Kasteel Voorst

kasteel in Nederland

Kasteel Voorst was een burcht van de heren van Voorst in de directe nabijheid van Zwolle. Deze burcht werd in 1362 afgebroken.

Kasteel Voorst
Penseeltekening van C. Pronk (1732).
Penseeltekening van C. Pronk (1732).
Locatie Vlag Zwolle Zwolle, Vlag van Nederland Nederland
Gebouwd door Heren van Voorst
Gesloopt in 1362

Omschrijving

bewerken

Het kasteel stond op een rivierduin in het huidige Westenholte aan de weg van Zwolle naar Kampen. Op de plek waar vroeger het kasteel stond, bevindt zich tegenwoordig het Stinspark. Hierin is een houten 'speelkasteel' geplaatst, als knipoog naar het verleden.

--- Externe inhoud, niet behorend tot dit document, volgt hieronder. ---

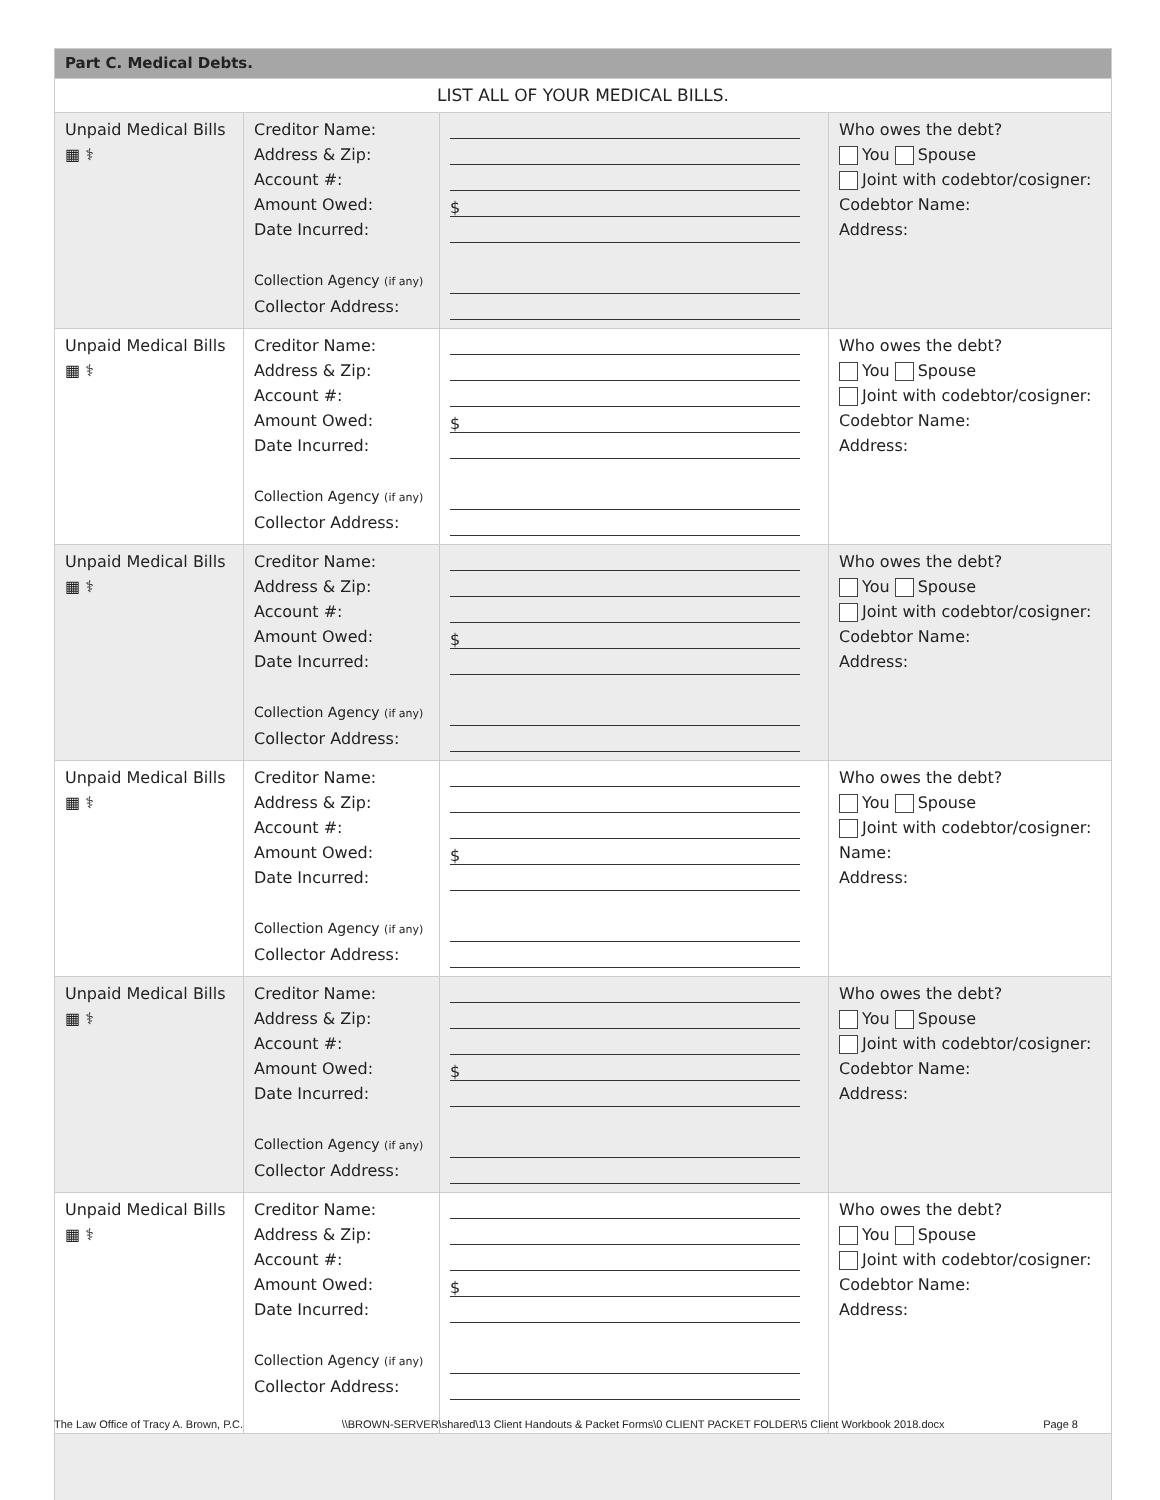| Part C. Medical Debts. | | | |
| LIST ALL OF YOUR MEDICAL BILLS. | | | |
| Unpaid Medical Bills ▦ ⚕ | Creditor Name: Address & Zip: Account #: Amount Owed: Date Incurred: Collection Agency (if any) Collector Address: | $ | Who owes the debt? You Spouse Joint with codebtor/cosigner: Codebtor Name: Address: |
| Unpaid Medical Bills ▦ ⚕ | Creditor Name: Address & Zip: Account #: Amount Owed: Date Incurred: Collection Agency (if any) Collector Address: | $ | Who owes the debt? You Spouse Joint with codebtor/cosigner: Codebtor Name: Address: |
| Unpaid Medical Bills ▦ ⚕ | Creditor Name: Address & Zip: Account #: Amount Owed: Date Incurred: Collection Agency (if any) Collector Address: | $ | Who owes the debt? You Spouse Joint with codebtor/cosigner: Codebtor Name: Address: |
| Unpaid Medical Bills ▦ ⚕ | Creditor Name: Address & Zip: Account #: Amount Owed: Date Incurred: Collection Agency (if any) Collector Address: | $ | Who owes the debt? You Spouse Joint with codebtor/cosigner: Name: Address: |
| Unpaid Medical Bills ▦ ⚕ | Creditor Name: Address & Zip: Account #: Amount Owed: Date Incurred: Collection Agency (if any) Collector Address: | $ | Who owes the debt? You Spouse Joint with codebtor/cosigner: Codebtor Name: Address: |
| Unpaid Medical Bills ▦ ⚕ | Creditor Name: Address & Zip: Account #: Amount Owed: Date Incurred: Collection Agency (if any) Collector Address: | $ | Who owes the debt? You Spouse Joint with codebtor/cosigner: Codebtor Name: Address: |
The Law Office of Tracy A. Brown, P.C. \\BROWN-SERVER\shared\13 Client Handouts & Packet Forms\0 CLIENT PACKET FOLDER\5 Client Workbook 2018.docx Page 8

De buitenmuur van de hoofdburcht had een ovale vorm en een afmeting van 48 bij 44 meter. De fundering was 2 meter dik. Volgens een kroniekschrijver[1] had het slot 80 voet (ongeveer 20 meter) hoge muren. In het oosten lag de voorburcht, gescheiden door een gracht van 8 meter breed. Rond het totale kasteel lag een brede, maar ondiepe gracht, 22 tot 40 meter breed. Er lag nog een stelsel van sloten om deze gracht heen.

Geschiedenis

bewerken

Het kasteel was in het bezit van de heren van Voorst. In 1224 kwamen ridders en boeren van Salland in opstand tegen bisschop Otto van Lippe. De bisschop en zijn leger trokken vervolgens naar hen op en maakten de burcht van de heren van Voorst met de grond gelijk.[2]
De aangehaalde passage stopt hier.